Although paying attention in any class is hard, paying attention in a large class is near impossible. For example, this semester at Tennessee Tech I am taking an anatomy and physiology class; this class is very large. Having three hundred students; consequently one can already imagine the amount of distraction there is. Specifically, I have to arrive very early to sit in the front of the room or else there is no point in coming to class because I will be stuck in the back row seats. Where the students are almost always taking part in distracting activities. Of course, it is much easier to get distracted in the back because the professor cannot see them and therefore will not call the students out. One biology class day I arrived late, and sat in the back, students were on their phone and talking, I was completely distracted. However, distractions can be easily eliminated with reduced class sizes, because the professor is in front of you.

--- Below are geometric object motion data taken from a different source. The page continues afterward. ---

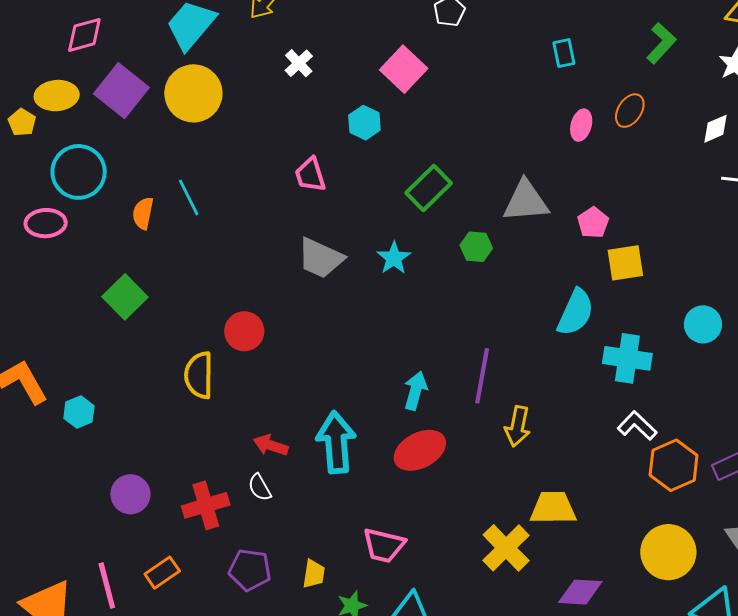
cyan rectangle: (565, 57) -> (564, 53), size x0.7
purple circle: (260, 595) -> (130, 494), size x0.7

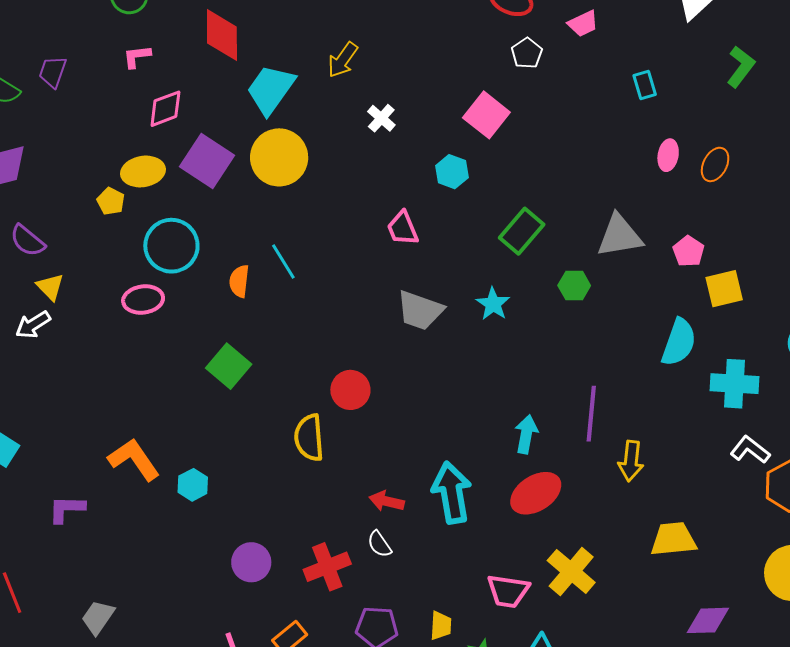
orange ellipse: (630, 111) -> (715, 164), moved
yellow cross: (506, 548) -> (571, 571), moved

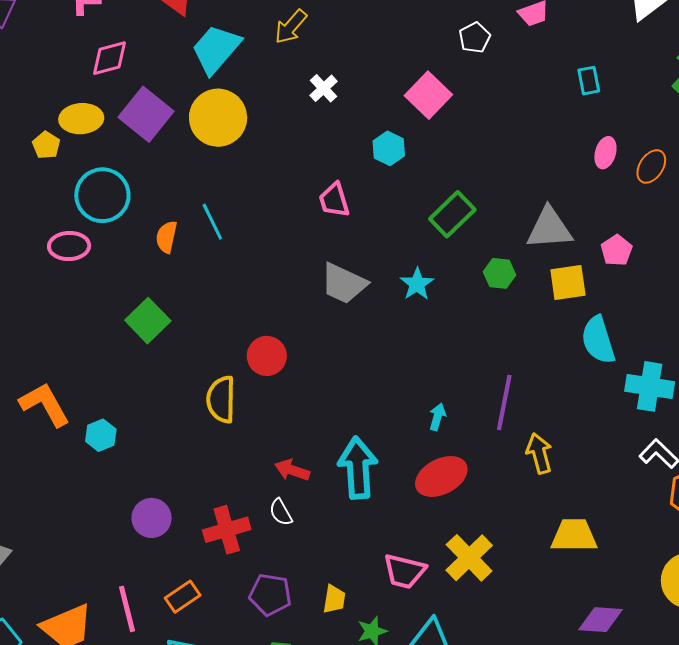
yellow square: (724, 289) -> (568, 282), moved
cyan semicircle: (679, 342) -> (598, 340), turned 138
cyan arrow: (526, 434) -> (437, 417), size x0.7
yellow arrow: (631, 461) -> (539, 453), turned 153

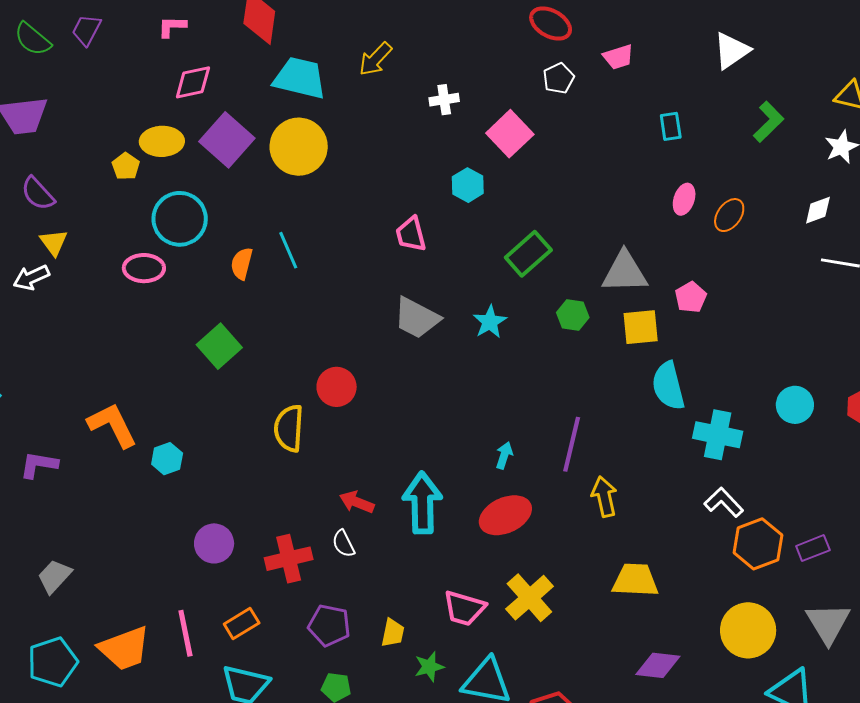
cyan trapezoid: (216, 49) -> (300, 78), turned 60
white cross: (324, 88) -> (444, 100), moved, turned 32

College is not high school, the professor will get paid whether the majority of the class passes by cheating or by actually learning. The larger the class the easier it is for the majority of the class to fail. For example, in my general psychology class with a student body of about three hundred students the majority of students failed, I know this because grades were posted online. Although I passed by studying, students that I knew who passed did so by unorthodox means, such as paying someone to get all the test versions. Professors with a large class do not have the time to talk to everyone who is not doing well, so a student will fail unless he or she takes circumstances into their own hands, for example cheating or studying. Even though cheating is not right, many students look at it as necessary because they do not want to fail a class that cost hundreds of dollars. Helpful materials, such as study guides, would have immensely helped students, but to me it seemed as if my professor did not care enough to generate one.